_mom614

The snippet of security video lasts just under 30 seconds, but it’s enough to capture a 16-year-old boy tumbling to the ground after being shot in the back, then trying to get up after being shot again.

Three hours later, Fred Couch would be dead.

Detectives were reviewing the clip hoping it will lead them to the gunman who approached Couch shortly after 8 p.m. Wednesday at Big Sam’s Mini Mart, 333 W. 119th St. According to updated information, police said he was shot three times, twice in the back and once in the chest.

The video shows the front ends of several vehicles apparently parked in at Big Sam’s. At 8:11 p.m. and 27 seconds people are seen crouched double and running out from behind a white SUV along the driver’s side.

In the video, a figure, apparently Couch, collapses to the ground in front of a green sedan. At 33 seconds, a bald man wearing a blue jacket emerges from the driver’s side of the SUV and extends an arm.

A metal handgun glints in his hand, and a puff of smoke emerges. The figure on the ground flinches.

As the last shot is fired, the SUV backs out of the frame and is gone. At 43 seconds, the figure on the ground turns over and sits up. He then falls back over.

Calumet Area detectives are investigating the shooting and no one was in custody Thursday night, police said.

Couch was a homebody who stayed out of trouble and was often the life of the party, his mother and stepmother said.

“He was beautiful,” his mother Tojuna Williams said. “He kept us all lifted.”

But the 16-year-old’s friends tell a more complex story  —  one that involved neighborhood rivals and frequent minor scrapes with the law.

Couch, a sophomore at Fenger High School, was shot to death at a convenience store around the corner from his house.

“It’s very, very senseless,” Williams said.  “He’s gone. I’m in total shock.”

Muhammad Zain, a Big Sam’s employee, said that a lot of men deal marijuana outside the store on the 300 block of West 119th Street. The dealers have become a nuisance, Zain said.

On Thursday morning, friends and family gathered at Couch’s home on the 11800 block of South Harvard Avenue. Many said they remembered him as a “goofy” teenager who kept the house lively.
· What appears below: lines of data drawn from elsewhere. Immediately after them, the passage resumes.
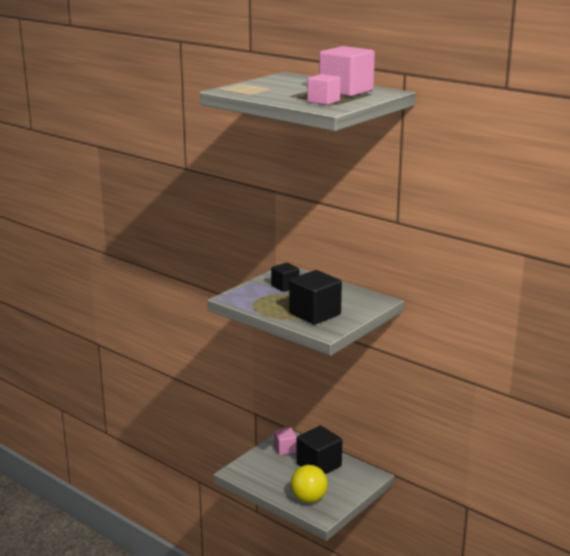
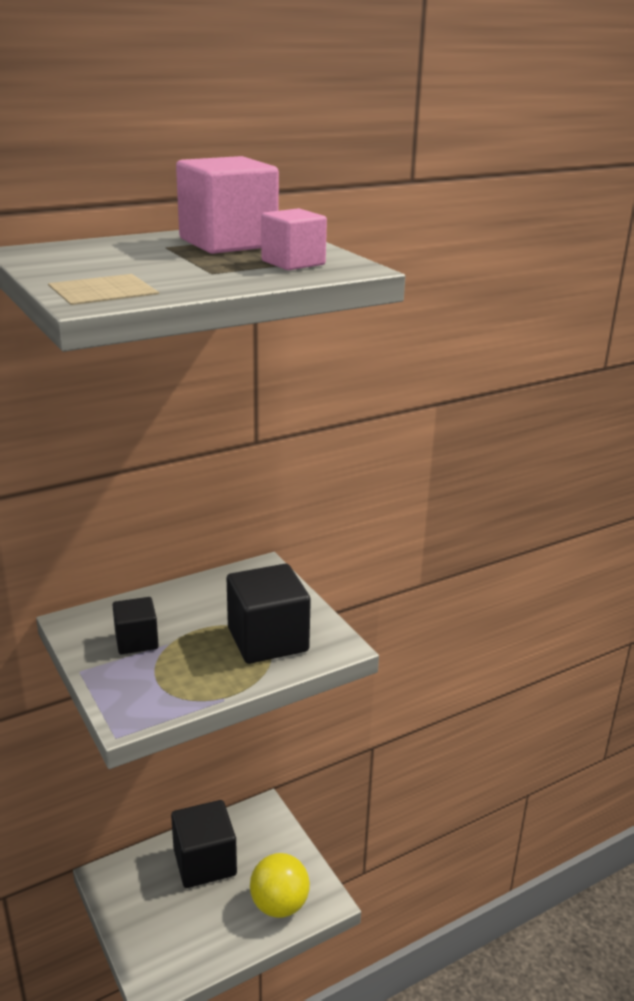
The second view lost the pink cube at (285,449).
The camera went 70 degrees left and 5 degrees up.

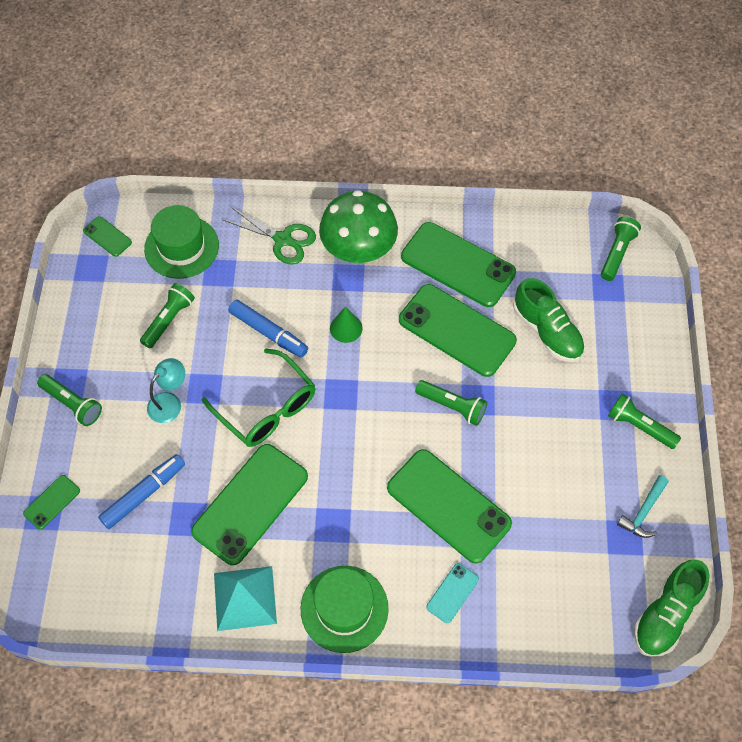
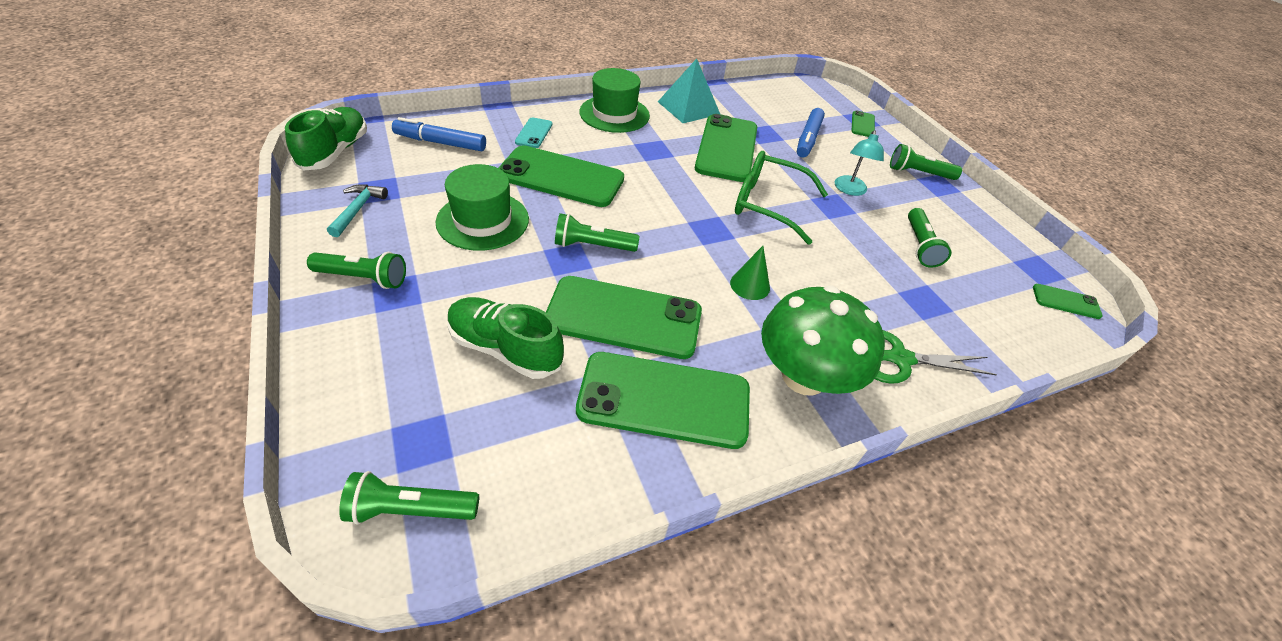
The green hat ended up elsewhere, having gone from (181,247) to (483,220).
The blue marker ended up elsewhere, having gone from (268,332) to (440,143).
The green flashlight at (617,253) ended up facing another way, 90 degrees clockwise from before.
The camera went 150 degrees right and 15 degrees down.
He had recently joined the band at Fenger, his mother said, but she didn’t know what instrument he played.

Couch often hosted gatherings in his room, which he meticulously kept clean. He set it up as a sort of lounge, complete with a couch and a speaker system. Hip hop music was constantly playing, his family said.

Couch was big on style. He ironed his jeans every morning and treated his  new gym shoes like trophies, his family said.
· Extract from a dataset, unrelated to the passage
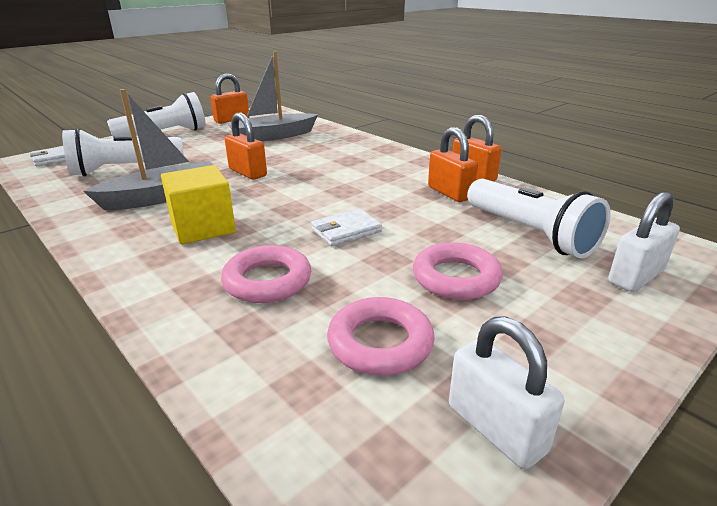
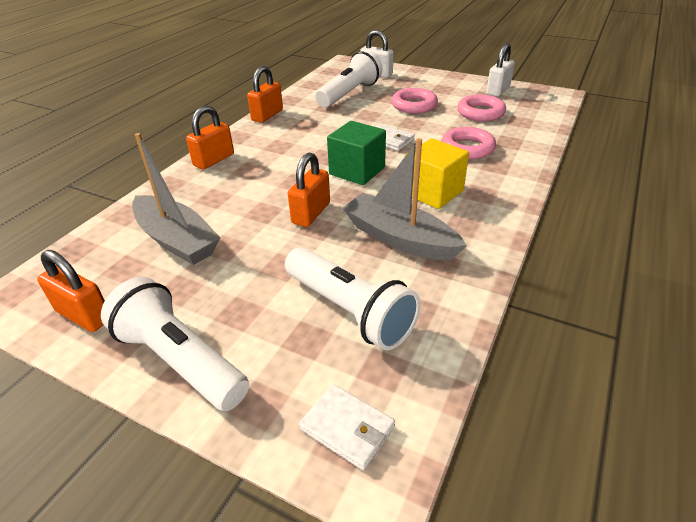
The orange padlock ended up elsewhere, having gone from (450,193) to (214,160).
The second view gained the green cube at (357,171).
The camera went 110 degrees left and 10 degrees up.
“He’s the cleanest son I got,” Williams said, while donning her son’s school ID necklace.

Williams said her son’s father, also named Fred Couch, was shot to death in 1993.
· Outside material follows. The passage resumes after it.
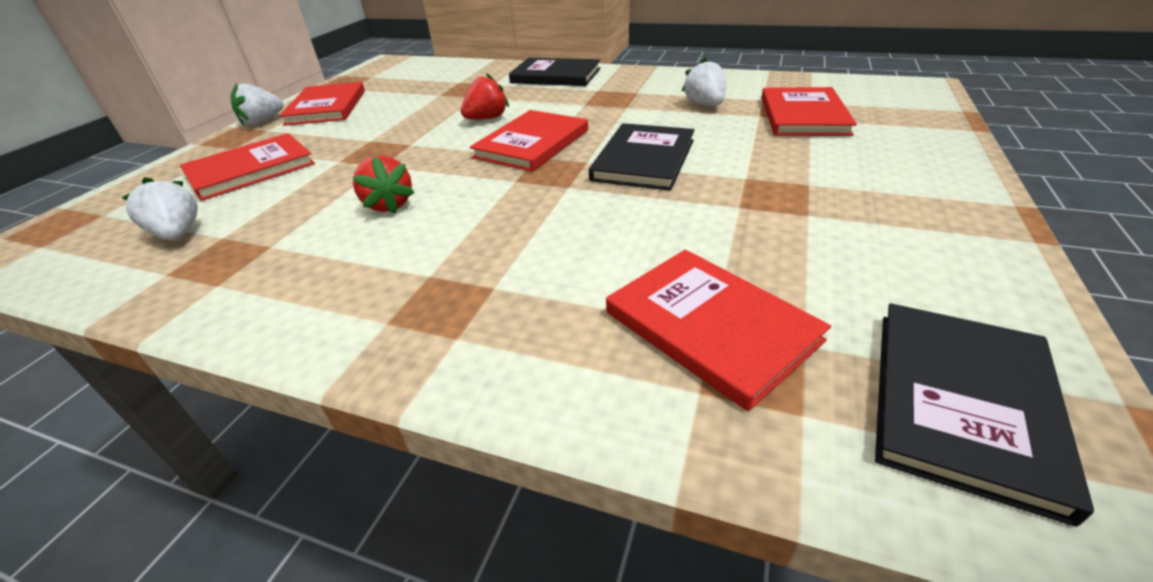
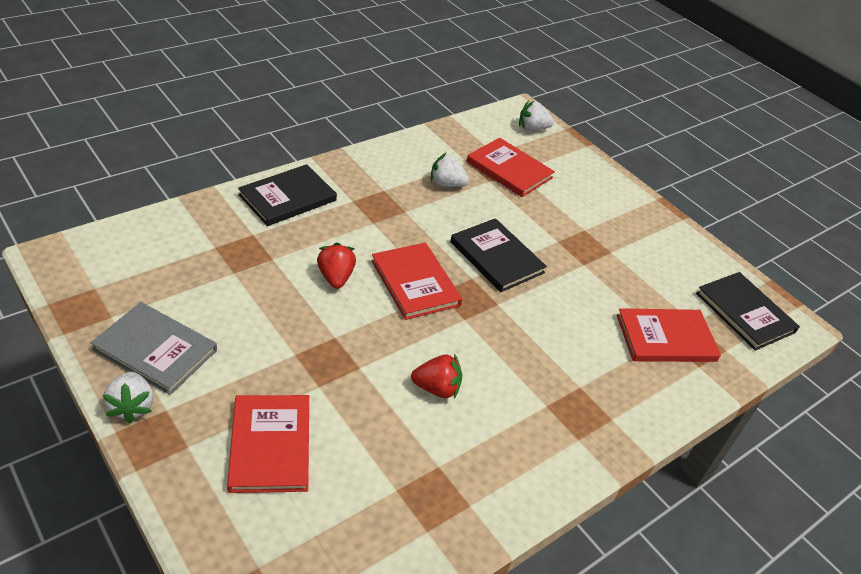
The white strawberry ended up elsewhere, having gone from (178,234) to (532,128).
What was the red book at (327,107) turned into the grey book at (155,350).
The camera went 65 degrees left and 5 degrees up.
Couch’s father was 23 when he was shot at an Econolodge motel in Calumet City. Police saw three men leaving the motel at 3:15 a.m. and tried to stop them as they sped off toward Chicago on the Dan Ryan Expressway, police said at the time. Police stopped the car near 93rd Street and Stony Island Avenue. The elder Couch was found dead inside.

“It’s really sad, the only son I had with him,” said Williams, before breaking down in tears.

His girlfriend of three years, Shameana Vance, 16, called Couch a “sweetheart.” He would send periodic text messages and often treated her to movies and dinner, she said.

She planned to meet him Wednesday night and worried when he didn’t answer his phone, Vance said.

Couch, however, was often getting into trouble with the law, she said.

He told her that he had recently gotten into a dispute with a group of boys in the neighborhood but didn’t give more details, Vance said. Any criminal record involving Couch isn’t available because he was a juvenile.

Williams said she often had to escort him to court for minor things, but overall Couch stayed out of trouble.

“He was beautiful, he loved people and he was comical,” Williams said. “He can do wrong, but he’s mainly doing right.”

His stepmother, Debra Jones, said she had a conversation with him recently about getting his life together and getting a job.

“He told me he had started to see things in a more positive light,” Jones said. “He was too young to die like that.”

Many in the neighborhood said Couch was a familiar face on the block. Shawn Fleming, 31, whose cousin was a close friend of Couch’s, said Couch got himself into minor run-ins with the law  but he did nothing severe enough to get himself killed.

“He’s too young to die like that,” Fleming said. “He’s just a schoolboy.”